INSERT into Summary_Table SELECT store, region,sum(sales),count(sale_item) FROM Region_1 GROUP BY 1,2 ;INSERT into Summary_Table SELECT region2, sum (sales), count(sale_item) FROM Region_2 GROUP BY 1,2 . . . ;INSERT into Summary_Table SELECT region3, sum(sales), count(sale_item) FROM Region_N GROUP BY 1,2;
INSERT ... SELECT into Empty SET Table
INSERT ... SELECT into an empty SET table from a source known not to have duplicate rows avoids duplicate checking of the target table during insertion. This occurs even during direct insertion from another SET table.
This should offer significant performance improvement in cases where there is a NUPI that is relatively nonunique or has few values that are very nonunique.
INSERT ... SELECT with FastLoad
- FastLoad into a staging table.
- INSERT ... SELECT into the final table, manipulating the data as required.
FastLoad and INSERT ... SELECT are faster than using an INMOD to manage data on the host. The host is a single bottleneck as opposed to parallel AMPs that populate temporary tables for reports or intermediate results.
Multiple source tables may populate the same target table. If the target table is empty before a request begins, all INSERT ... SELECT statements in that request run in the optimized mode.
The staging table can be a No Primary Index (NoPI) table, which has rows that are not hash distributed, as the staging table. FastLoad runs faster inserting into a NoPI table because there is no sort and no row redistribution involved; rows are simply appended to the table evenly across all AMPs.

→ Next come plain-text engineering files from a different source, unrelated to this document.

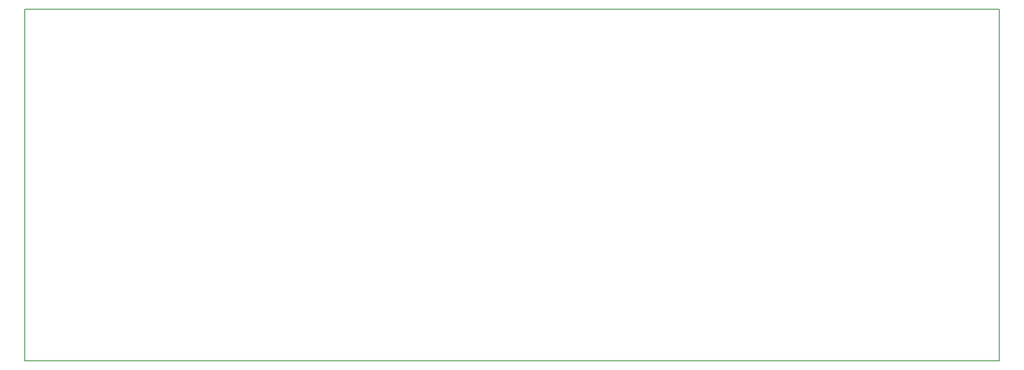
<source format=gbr>
G04 #@! TF.GenerationSoftware,KiCad,Pcbnew,(5.0.2)-1*
G04 #@! TF.CreationDate,2019-01-01T18:45:18-08:00*
G04 #@! TF.ProjectId,500-1063C,3530302d-3130-4363-9343-2e6b69636164,rev?*
G04 #@! TF.SameCoordinates,Original*
G04 #@! TF.FileFunction,Profile,NP*
%FSLAX46Y46*%
G04 Gerber Fmt 4.6, Leading zero omitted, Abs format (unit mm)*
G04 Created by KiCad (PCBNEW (5.0.2)-1) date 1/1/2019 6:45:18 PM*
%MOMM*%
%LPD*%
G01*
G04 APERTURE LIST*
%ADD10C,0.150000*%
G04 APERTURE END LIST*
D10*
X66040000Y-127000000D02*
X67310000Y-127000000D01*
X66040000Y-55880000D02*
X66040000Y-127000000D01*
X71120000Y-55880000D02*
X66040000Y-55880000D01*
X73660000Y-55880000D02*
X71120000Y-55880000D01*
X262890000Y-55880000D02*
X73660000Y-55880000D01*
X262890000Y-127000000D02*
X262890000Y-55880000D01*
X238760000Y-127000000D02*
X262890000Y-127000000D01*
X67310000Y-127000000D02*
X238760000Y-127000000D01*
M02*

</source>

Use of NoPI reduces skew in intermediate tables without a primary index and is useful for staging tables. However, because the rows of a NoPI table are not hashed-based, an INSERT ... SELECT from a NoPI table to a PI table may be slower than INSERT ... SELECT where the tables share the same PI definition. Consider NoPI tables for use with BI tools and applications that generate many intermediate tables
An INSERT ... SELECT from a NoPI table to a PI table can be slower than an INSERT ... SELECT from a PI table to a PI table with the same PI.
INSERT ... SELECT with Join Index
- Use FastLoad to load the rows into a staging table with no indexes or join indexes defined.
- Do an INSERT ... SELECT from the staging table into the target table with the join index.
If the target table has multiple join indexes defined, the Optimizer may choose to use reusable spool during join index maintenance, if applicable.